Limitations and Future Directions

Although this study establishes the role of T2R5 in mediating Ca²⁺ signaling, cytotoxicity, and apoptosis in HNSCC, the lack of in vivo models represents a key limitation. Mouse models are particularly challenging for preclinical testing because of limited T2R homology, especially the absence of a direct ortholog for human T2R5 (28). To address translational relevance, we used patient-derived ex vivo tumor slice cultures, which preserve the native tumor microenvironment and have been shown to reflect clinical biology (93,94). While informative, tumor slice-based assays (e.g., MTS metabolic activity) cannot easily distinguish between effects on malignant versus stromal cells.
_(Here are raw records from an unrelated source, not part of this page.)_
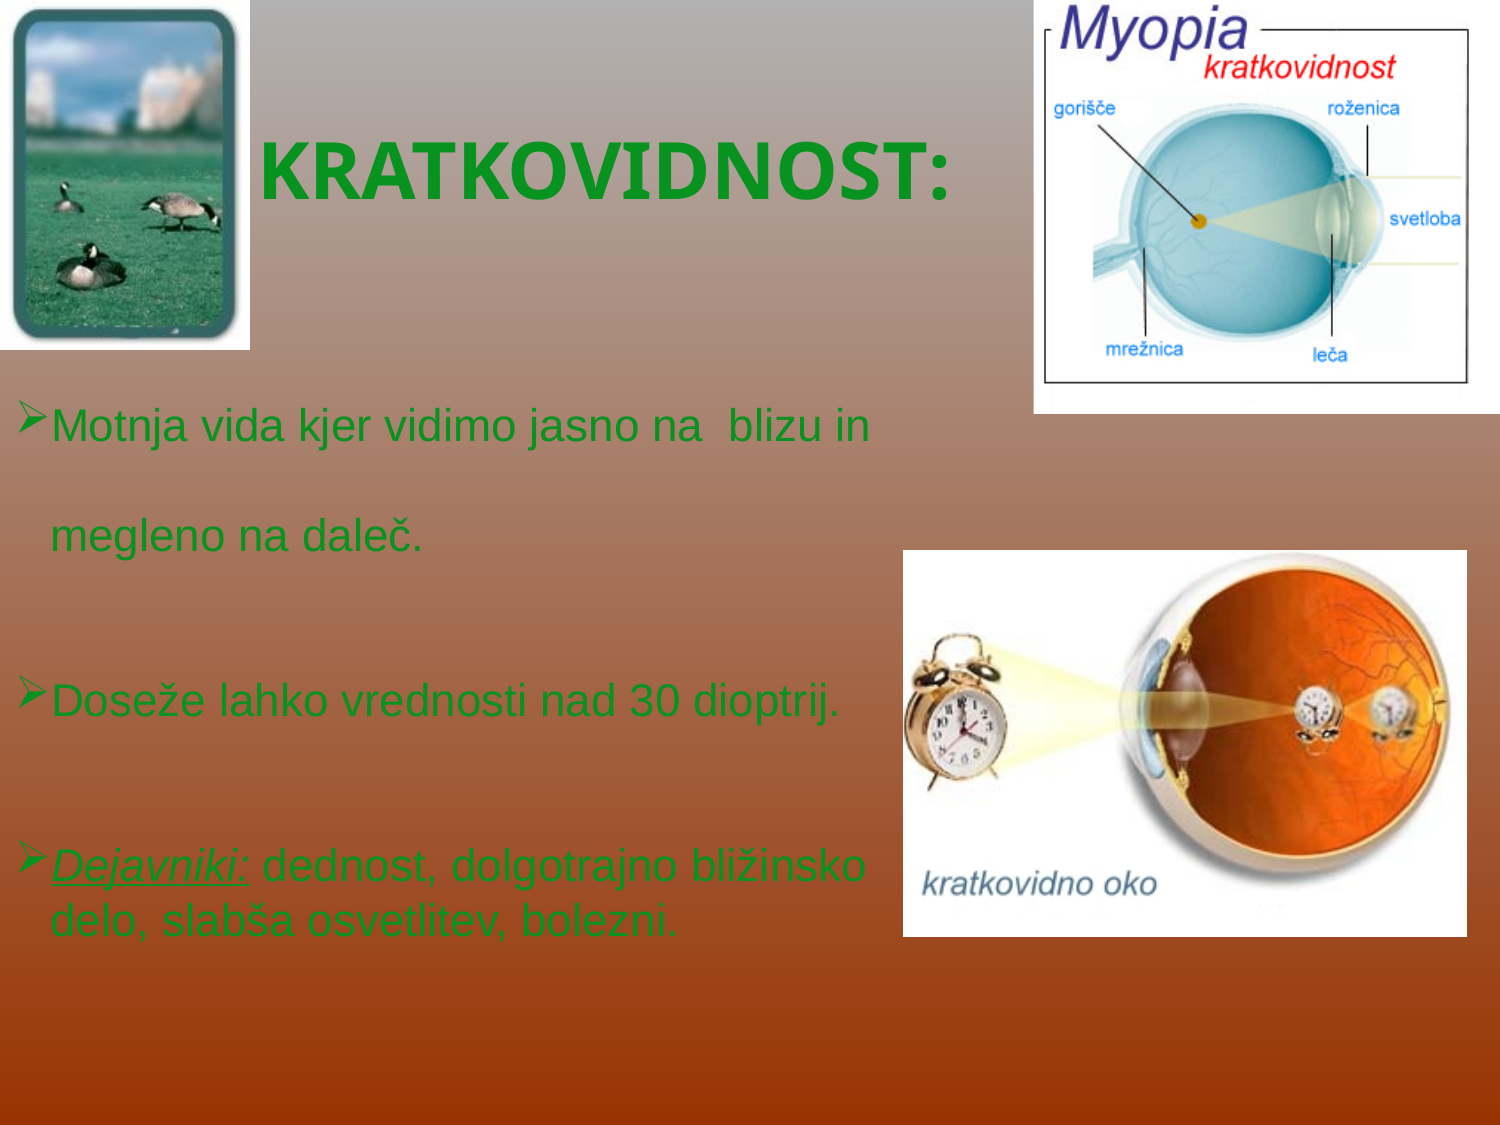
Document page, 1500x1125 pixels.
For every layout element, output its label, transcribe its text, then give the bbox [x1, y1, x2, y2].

picture [1033, 0, 1500, 414]
text_box Motnja vida kjer vidimo jasno na blizu in megleno na daleč. Doseže lahko vrednosti nad 30 dioptrij. Dejavniki: dednost, dolgotrajno bližinsko delo, slabša osvetlitev, bolezni. [0, 388, 916, 1008]
picture [916, 550, 1467, 937]
picture [0, 0, 250, 350]
title KRATKOVIDNOST: [250, 42, 1033, 294]
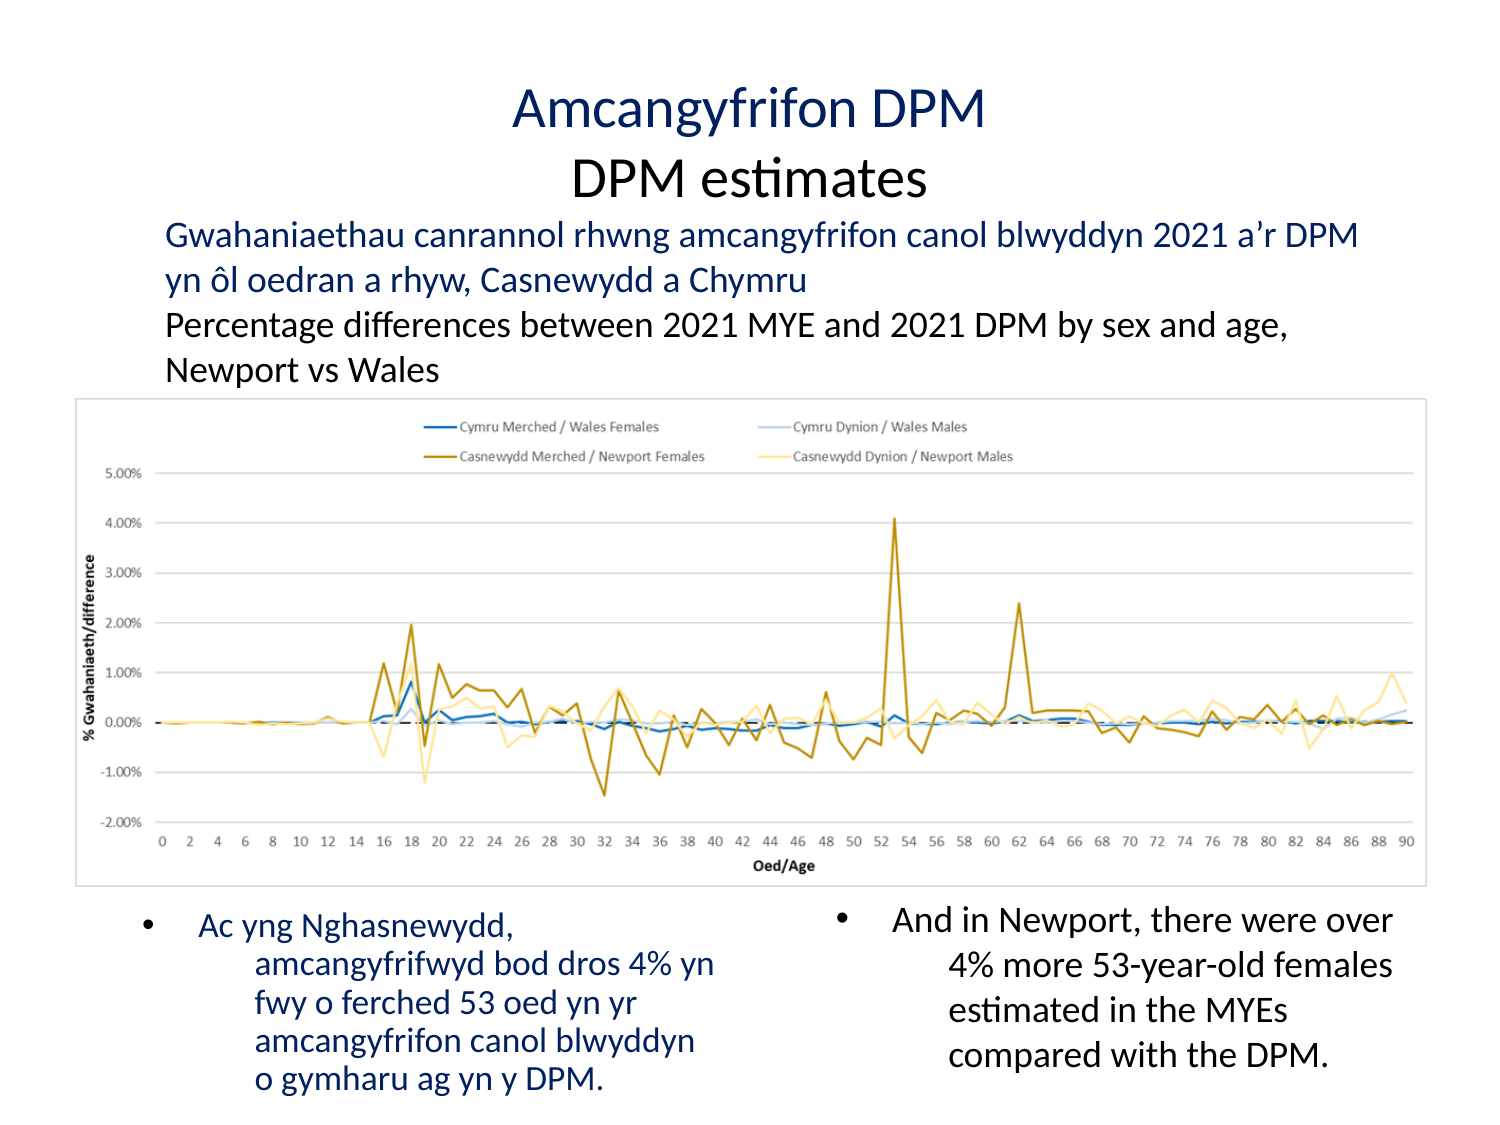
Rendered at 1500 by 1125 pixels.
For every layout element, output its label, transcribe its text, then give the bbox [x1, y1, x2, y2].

title Amcangyfrifon DPM DPM estimates [75, 45, 1426, 233]
picture [75, 398, 1427, 887]
text_box Gwahaniaethau canrannol rhwng amcangyfrifon canol blwyddyn 2021 a’r DPM yn ôl oedran a rhyw, Casnewydd a Chymru Percentage differences between 2021 MYE and 2021 DPM by sex and age, Newport vs Wales [150, 233, 1416, 400]
list And in Newport, there were over 4% more 53-year-old females estimated in the MYEs compared with the DPM. [820, 887, 1426, 1125]
text_box Ac yng Nghasnewydd, amcangyfrifwyd bod dros 4% yn fwy o ferched 53 oed yn yr amcangyfrifon canol blwyddyn o gymharu ag yn y DPM. [127, 899, 732, 1106]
Future work should therefore prioritize patient-derived xenografts (PDX) or engineered xenograft models expressing human TAS2R5 to bridge this translational gap.

Additionally, the variable expression of TAS2R5 across individuals underscores the importance of incorporating biomarker-driven approaches into prognostic or therapeutic development. The attenuated Ca²⁺ responses observed in SCC90 cells despite high TAS2R5 mRNA expression further highlight that receptor expression alone may not predict functional activity, reinforcing the need for future studies to define biomarkers of T2R5 signaling competence in HNSCC. The effects of phendione should also be further explored in translational contexts, including potential off-target effects such as fibrosis, a common complication of current HNSCC treatments (radiation, chemotherapy, surgery) (95),(96). Finally, exploring the combination of T2R5-targeted ligands with other treatments, such as immune checkpoint inhibitors, may expand the therapeutic landscape for HNSCC.

In conclusion, this study identifies T2R5 as a novel therapeutic target in HNSCC. Phendione is a potent T2R5 activator capable of inducing sustained Ca²⁺ responses, reducing cell viability, and promoting apoptosis. The association between high TAS2R5 expression and improved survival demonstrates potential for TAS2R5 as a prognostic marker. These findings pave the way for further exploration of T2R5 in both basic and translational cancer research, with potential to improve outcomes for HNSCC patients through precision medicine approaches.